*Required task*
Collect every line of the material below that contains the string "tempo", matching uppercase and lowercase letters exactly.

+--

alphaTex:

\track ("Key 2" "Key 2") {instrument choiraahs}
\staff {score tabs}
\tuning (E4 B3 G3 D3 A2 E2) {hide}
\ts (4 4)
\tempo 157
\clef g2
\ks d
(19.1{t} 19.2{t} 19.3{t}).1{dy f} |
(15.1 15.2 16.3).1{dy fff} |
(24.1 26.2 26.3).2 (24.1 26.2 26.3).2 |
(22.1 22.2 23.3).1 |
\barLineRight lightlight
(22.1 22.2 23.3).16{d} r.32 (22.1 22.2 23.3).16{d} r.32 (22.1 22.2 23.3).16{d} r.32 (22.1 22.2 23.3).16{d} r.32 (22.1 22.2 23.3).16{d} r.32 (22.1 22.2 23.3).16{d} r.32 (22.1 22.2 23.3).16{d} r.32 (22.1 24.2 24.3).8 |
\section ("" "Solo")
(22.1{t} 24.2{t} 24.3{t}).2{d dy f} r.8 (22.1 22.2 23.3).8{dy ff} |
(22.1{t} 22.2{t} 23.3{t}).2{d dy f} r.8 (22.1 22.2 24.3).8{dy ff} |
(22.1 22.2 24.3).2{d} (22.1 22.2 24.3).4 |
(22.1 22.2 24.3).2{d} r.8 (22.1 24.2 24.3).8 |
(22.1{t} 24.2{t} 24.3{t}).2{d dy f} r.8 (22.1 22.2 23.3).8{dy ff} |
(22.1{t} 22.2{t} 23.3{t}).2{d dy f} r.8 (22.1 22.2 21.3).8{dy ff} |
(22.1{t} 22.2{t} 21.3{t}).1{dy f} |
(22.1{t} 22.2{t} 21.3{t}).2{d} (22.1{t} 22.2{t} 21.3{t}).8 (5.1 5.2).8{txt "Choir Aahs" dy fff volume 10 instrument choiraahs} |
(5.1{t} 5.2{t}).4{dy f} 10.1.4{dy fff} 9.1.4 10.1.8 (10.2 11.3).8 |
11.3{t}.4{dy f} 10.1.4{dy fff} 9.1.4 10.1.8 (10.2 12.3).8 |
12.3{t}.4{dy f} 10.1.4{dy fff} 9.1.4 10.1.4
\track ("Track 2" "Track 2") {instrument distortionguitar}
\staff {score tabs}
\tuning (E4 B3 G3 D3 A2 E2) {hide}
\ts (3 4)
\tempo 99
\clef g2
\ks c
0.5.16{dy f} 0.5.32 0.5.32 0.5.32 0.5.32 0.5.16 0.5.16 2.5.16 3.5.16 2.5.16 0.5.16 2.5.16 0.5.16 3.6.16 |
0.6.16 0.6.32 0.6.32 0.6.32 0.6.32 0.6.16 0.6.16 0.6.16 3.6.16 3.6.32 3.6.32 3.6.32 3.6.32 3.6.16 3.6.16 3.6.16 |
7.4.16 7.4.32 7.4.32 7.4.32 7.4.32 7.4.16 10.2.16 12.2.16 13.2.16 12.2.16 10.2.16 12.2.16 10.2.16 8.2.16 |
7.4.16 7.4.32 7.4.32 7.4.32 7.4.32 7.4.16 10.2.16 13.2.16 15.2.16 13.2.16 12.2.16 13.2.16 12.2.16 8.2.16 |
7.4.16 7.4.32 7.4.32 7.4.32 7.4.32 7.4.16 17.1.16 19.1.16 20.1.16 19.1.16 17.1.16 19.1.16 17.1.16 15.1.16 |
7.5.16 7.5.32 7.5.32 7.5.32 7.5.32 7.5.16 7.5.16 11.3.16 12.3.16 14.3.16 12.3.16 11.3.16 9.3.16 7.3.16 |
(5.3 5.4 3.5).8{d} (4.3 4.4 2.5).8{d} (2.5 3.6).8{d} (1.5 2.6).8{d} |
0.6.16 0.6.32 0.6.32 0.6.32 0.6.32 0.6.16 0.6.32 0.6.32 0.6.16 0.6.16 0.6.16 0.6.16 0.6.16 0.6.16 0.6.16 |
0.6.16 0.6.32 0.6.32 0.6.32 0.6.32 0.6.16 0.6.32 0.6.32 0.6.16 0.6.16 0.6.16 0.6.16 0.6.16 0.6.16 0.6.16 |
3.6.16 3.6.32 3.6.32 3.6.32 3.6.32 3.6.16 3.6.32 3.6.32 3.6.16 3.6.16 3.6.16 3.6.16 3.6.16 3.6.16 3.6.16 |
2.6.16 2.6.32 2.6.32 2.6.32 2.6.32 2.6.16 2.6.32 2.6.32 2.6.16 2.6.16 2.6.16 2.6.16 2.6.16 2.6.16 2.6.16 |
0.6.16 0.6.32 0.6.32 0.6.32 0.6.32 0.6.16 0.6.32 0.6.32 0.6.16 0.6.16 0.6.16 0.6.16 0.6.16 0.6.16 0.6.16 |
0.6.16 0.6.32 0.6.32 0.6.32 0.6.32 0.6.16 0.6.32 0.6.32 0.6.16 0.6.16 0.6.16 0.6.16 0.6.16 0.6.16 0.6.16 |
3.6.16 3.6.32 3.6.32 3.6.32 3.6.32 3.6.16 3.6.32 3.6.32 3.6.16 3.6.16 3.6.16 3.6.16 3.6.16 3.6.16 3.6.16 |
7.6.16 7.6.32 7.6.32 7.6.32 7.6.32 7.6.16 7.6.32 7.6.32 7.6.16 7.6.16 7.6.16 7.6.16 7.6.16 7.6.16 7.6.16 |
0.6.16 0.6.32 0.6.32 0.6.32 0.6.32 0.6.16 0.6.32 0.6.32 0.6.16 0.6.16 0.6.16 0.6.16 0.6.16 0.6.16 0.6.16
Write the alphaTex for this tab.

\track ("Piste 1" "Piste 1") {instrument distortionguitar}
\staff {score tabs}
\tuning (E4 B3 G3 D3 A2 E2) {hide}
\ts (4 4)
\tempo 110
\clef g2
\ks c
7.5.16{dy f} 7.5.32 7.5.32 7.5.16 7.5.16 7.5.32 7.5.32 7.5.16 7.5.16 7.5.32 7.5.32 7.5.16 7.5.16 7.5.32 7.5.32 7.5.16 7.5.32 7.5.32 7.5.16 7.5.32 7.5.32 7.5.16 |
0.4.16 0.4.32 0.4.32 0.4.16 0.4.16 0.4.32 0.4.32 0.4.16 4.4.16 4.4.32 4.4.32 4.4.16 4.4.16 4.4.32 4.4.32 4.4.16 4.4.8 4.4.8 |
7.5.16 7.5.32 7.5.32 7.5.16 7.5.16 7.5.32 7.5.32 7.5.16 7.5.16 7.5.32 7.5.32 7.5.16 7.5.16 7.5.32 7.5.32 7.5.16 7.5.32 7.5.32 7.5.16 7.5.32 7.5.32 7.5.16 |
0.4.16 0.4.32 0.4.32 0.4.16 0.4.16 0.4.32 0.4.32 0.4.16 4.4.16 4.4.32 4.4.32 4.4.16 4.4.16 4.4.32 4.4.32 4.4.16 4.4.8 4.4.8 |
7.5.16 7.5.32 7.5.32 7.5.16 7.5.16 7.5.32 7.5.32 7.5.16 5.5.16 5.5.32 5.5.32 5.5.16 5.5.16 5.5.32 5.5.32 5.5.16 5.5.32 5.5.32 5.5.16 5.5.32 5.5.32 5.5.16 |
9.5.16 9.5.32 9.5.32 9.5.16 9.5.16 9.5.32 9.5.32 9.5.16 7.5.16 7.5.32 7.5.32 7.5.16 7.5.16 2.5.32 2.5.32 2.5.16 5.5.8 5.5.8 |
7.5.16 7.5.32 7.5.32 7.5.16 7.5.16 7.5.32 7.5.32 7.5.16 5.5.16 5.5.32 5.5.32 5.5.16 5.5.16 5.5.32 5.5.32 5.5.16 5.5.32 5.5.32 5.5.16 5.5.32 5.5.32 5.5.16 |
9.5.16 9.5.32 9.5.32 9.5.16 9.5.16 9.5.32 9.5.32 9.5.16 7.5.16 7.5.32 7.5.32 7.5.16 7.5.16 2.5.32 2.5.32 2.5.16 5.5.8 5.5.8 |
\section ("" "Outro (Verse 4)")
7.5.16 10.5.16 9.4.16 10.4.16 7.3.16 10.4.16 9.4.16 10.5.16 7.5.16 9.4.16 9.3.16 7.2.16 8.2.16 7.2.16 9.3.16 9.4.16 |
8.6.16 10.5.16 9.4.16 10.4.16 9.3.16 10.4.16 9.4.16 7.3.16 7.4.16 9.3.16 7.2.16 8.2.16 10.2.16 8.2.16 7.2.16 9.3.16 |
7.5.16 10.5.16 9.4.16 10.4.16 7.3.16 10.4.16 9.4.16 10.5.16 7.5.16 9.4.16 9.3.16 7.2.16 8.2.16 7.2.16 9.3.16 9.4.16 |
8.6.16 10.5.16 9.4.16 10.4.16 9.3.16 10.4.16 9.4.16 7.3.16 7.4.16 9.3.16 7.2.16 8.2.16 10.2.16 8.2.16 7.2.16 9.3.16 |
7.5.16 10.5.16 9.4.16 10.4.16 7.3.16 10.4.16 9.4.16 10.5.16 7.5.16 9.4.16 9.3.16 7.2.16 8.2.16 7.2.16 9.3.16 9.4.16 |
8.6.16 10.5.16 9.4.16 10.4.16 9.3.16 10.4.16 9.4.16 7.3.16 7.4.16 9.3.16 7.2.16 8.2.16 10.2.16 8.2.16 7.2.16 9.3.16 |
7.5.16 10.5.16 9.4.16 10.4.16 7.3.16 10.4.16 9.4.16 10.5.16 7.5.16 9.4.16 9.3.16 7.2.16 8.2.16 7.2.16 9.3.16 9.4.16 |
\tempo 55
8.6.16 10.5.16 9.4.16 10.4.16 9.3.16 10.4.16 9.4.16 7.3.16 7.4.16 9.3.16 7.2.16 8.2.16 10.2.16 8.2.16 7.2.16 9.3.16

+--

*Answer*
\tempo 157
\tempo 99
\tempo 110
\tempo 55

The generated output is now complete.